REQUIRED ACTION: Apart from the pictures, every entry below must be given again exactly.

RECORDS SUPPLIED:
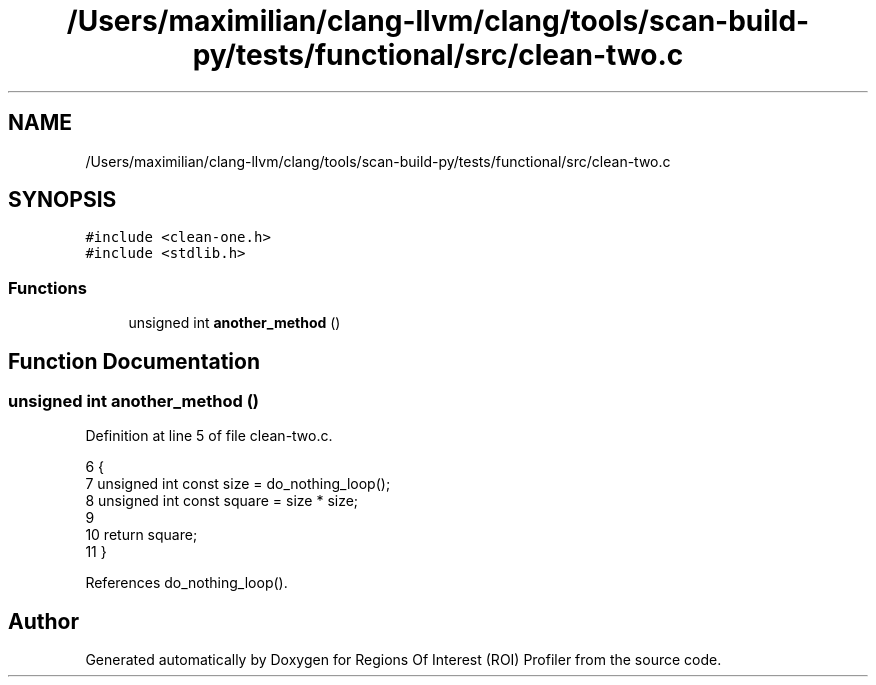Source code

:.TH "/Users/maximilian/clang-llvm/clang/tools/scan-build-py/tests/functional/src/clean-two.c" 3 "Sat Feb 12 2022" "Version 1.2" "Regions Of Interest (ROI) Profiler" \" -*- nroff -*-
.ad l
.nh
.SH NAME
/Users/maximilian/clang-llvm/clang/tools/scan-build-py/tests/functional/src/clean-two.c
.SH SYNOPSIS
.br
.PP
\fC#include <clean\-one\&.h>\fP
.br
\fC#include <stdlib\&.h>\fP
.br

.SS "Functions"

.in +1c
.ti -1c
.RI "unsigned int \fBanother_method\fP ()"
.br
.in -1c
.SH "Function Documentation"
.PP 
.SS "unsigned int another_method ()"

.PP
Definition at line 5 of file clean\-two\&.c\&.
.PP
.nf
6 {
7     unsigned int const size = do_nothing_loop();
8     unsigned int const square = size * size;
9 
10     return square;
11 }
.fi
.PP
References do_nothing_loop()\&.
.SH "Author"
.PP 
Generated automatically by Doxygen for Regions Of Interest (ROI) Profiler from the source code\&.
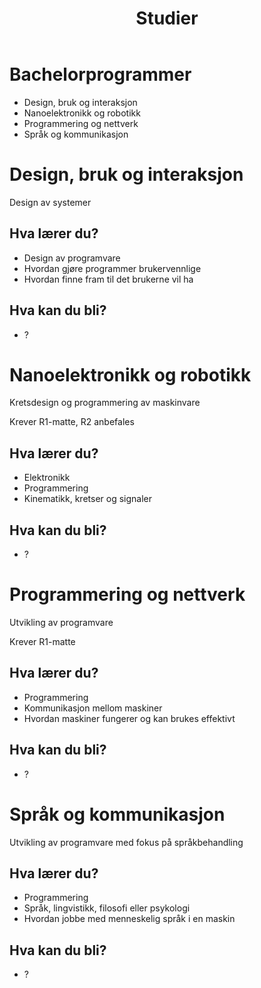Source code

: #+OPTIONS: toc:nil
#+OPTIONS: reveal_mathjax:t
#+TITLE: Studier
#+AUTHOR:
#+EMAIL:
#+REVEAL_THEME: night
#+REVEAL_EXTRA_CSS: bigsource.css

# Use sky or simple as the theme if you want a light background

# Macro for slanted fractions (slash instead of horizontal line).
\begin{equation}
\def\sfrac#1#2{%
    \raise.75ex{\small#1}%
    \kern-.15em/\kern-.15em%
    \lower.25ex{\small#2}}
\end{equation}

* Bachelorprogrammer
  - Design, bruk og interaksjon
  - Nanoelektronikk og robotikk
  - Programmering og nettverk
  - Språk og kommunikasjon

* Design, bruk og interaksjon
  Design av systemer

** Hva lærer du?
   - Design av programvare
   - Hvordan gjøre programmer brukervennlige
   - Hvordan finne fram til det brukerne vil ha

** Hva kan du bli?
   - ?

* Nanoelektronikk og robotikk
  Kretsdesign og programmering av maskinvare

  Krever R1-matte, R2 anbefales

** Hva lærer du?
   - Elektronikk
   - Programmering
   - Kinematikk, kretser og signaler
    
** Hva kan du bli?
   - ?

* Programmering og nettverk
  Utvikling av programvare

  Krever R1-matte

** Hva lærer du?
   - Programmering
   - Kommunikasjon mellom maskiner
   - Hvordan maskiner fungerer og kan brukes effektivt

** Hva kan du bli?
   - ?

* Språk og kommunikasjon
  Utvikling av programvare med fokus på språkbehandling

** Hva lærer du?
   - Programmering
   - Språk, lingvistikk, filosofi eller psykologi
   - Hvordan jobbe med menneskelig språk i en maskin

** Hva kan du bli?
   - ?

ANSWER BOX:
Source code

:.TH "/Users/maximilian/clang-llvm/clang/tools/scan-build-py/tests/functional/src/clean-two.c" 3 "Sat Feb 12 2022" "Version 1.2" "Regions Of Interest (ROI) Profiler" \" -*- nroff -*-
.ad l
.nh
.SH NAME
/Users/maximilian/clang-llvm/clang/tools/scan-build-py/tests/functional/src/clean-two.c
.SH SYNOPSIS
.br
.PP
\fC#include <clean\-one\&.h>\fP
.br
\fC#include <stdlib\&.h>\fP
.br

.SS "Functions"

.in +1c
.ti -1c
.RI "unsigned int \fBanother_method\fP ()"
.br
.in -1c
.SH "Function Documentation"
.PP 
.SS "unsigned int another_method ()"

.PP
Definition at line 5 of file clean\-two\&.c\&.
.PP
.nf
6 {
7     unsigned int const size = do_nothing_loop();
8     unsigned int const square = size * size;
9 
10     return square;
11 }
.fi
.PP
References do_nothing_loop()\&.
.SH "Author"
.PP 
Generated automatically by Doxygen for Regions Of Interest (ROI) Profiler from the source code\&.
Source code

: #+OPTIONS: toc:nil
#+OPTIONS: reveal_mathjax:t
#+TITLE: Studier
#+AUTHOR:
#+EMAIL:
#+REVEAL_THEME: night
#+REVEAL_EXTRA_CSS: bigsource.css

# Use sky or simple as the theme if you want a light background

# Macro for slanted fractions (slash instead of horizontal line).
\begin{equation}
\def\sfrac#1#2{%
    \raise.75ex{\small#1}%
    \kern-.15em/\kern-.15em%
    \lower.25ex{\small#2}}
\end{equation}

* Bachelorprogrammer
  - Design, bruk og interaksjon
  - Nanoelektronikk og robotikk
  - Programmering og nettverk
  - Språk og kommunikasjon

* Design, bruk og interaksjon
  Design av systemer

** Hva lærer du?
   - Design av programvare
   - Hvordan gjøre programmer brukervennlige
   - Hvordan finne fram til det brukerne vil ha

** Hva kan du bli?
   - ?

* Nanoelektronikk og robotikk
  Kretsdesign og programmering av maskinvare

  Krever R1-matte, R2 anbefales

** Hva lærer du?
   - Elektronikk
   - Programmering
   - Kinematikk, kretser og signaler
    
** Hva kan du bli?
   - ?

* Programmering og nettverk
  Utvikling av programvare

  Krever R1-matte

** Hva lærer du?
   - Programmering
   - Kommunikasjon mellom maskiner
   - Hvordan maskiner fungerer og kan brukes effektivt

** Hva kan du bli?
   - ?

* Språk og kommunikasjon
  Utvikling av programvare med fokus på språkbehandling

** Hva lærer du?
   - Programmering
   - Språk, lingvistikk, filosofi eller psykologi
   - Hvordan jobbe med menneskelig språk i en maskin

** Hva kan du bli?
   - ?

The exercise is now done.